> **EXERCISE DETAILS**
Pictures aside, quote the whole listing exactly.

> **RECORDS FOR THIS EXERCISE**
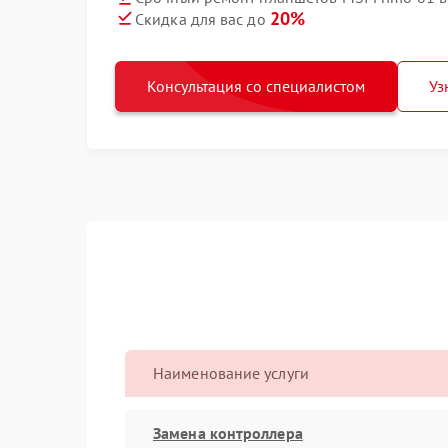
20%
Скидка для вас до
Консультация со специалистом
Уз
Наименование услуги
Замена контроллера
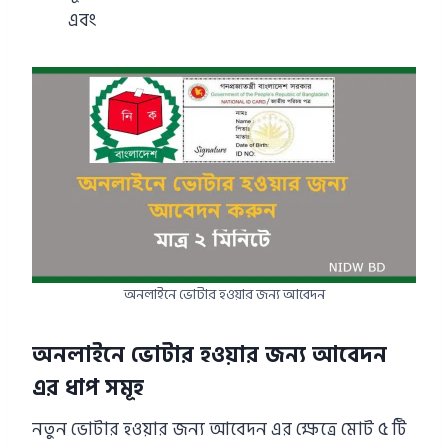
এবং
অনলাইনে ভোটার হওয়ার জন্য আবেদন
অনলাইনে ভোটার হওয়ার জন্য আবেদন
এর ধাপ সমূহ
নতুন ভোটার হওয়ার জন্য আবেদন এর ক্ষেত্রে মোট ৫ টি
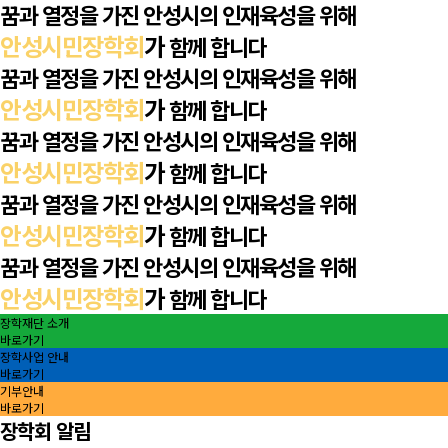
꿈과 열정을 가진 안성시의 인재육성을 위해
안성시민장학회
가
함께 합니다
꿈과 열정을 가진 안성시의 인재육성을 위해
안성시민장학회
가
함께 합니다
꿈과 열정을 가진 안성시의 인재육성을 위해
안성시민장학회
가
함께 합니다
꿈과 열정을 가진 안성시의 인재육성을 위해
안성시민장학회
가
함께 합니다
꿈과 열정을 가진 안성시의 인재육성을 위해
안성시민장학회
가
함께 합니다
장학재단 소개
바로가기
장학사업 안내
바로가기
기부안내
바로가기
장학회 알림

> **EXERCISE RESPONSE**
20%
Скидка для вас до
Консультация со специалистом
Уз
Наименование услуги
Замена контроллера
এবং
অনলাইনে ভোটার হওয়ার জন্য আবেদন
অনলাইনে ভোটার হওয়ার জন্য আবেদন
এর ধাপ সমূহ
নতুন ভোটার হওয়ার জন্য আবেদন এর ক্ষেত্রে মোট ৫ টি
꿈과 열정을 가진 안성시의 인재육성을 위해
안성시민장학회
가
함께 합니다
꿈과 열정을 가진 안성시의 인재육성을 위해
안성시민장학회
가
함께 합니다
꿈과 열정을 가진 안성시의 인재육성을 위해
안성시민장학회
가
함께 합니다
꿈과 열정을 가진 안성시의 인재육성을 위해
안성시민장학회
가
함께 합니다
꿈과 열정을 가진 안성시의 인재육성을 위해
안성시민장학회
가
함께 합니다
장학재단 소개
바로가기
장학사업 안내
바로가기
기부안내
바로가기
장학회 알림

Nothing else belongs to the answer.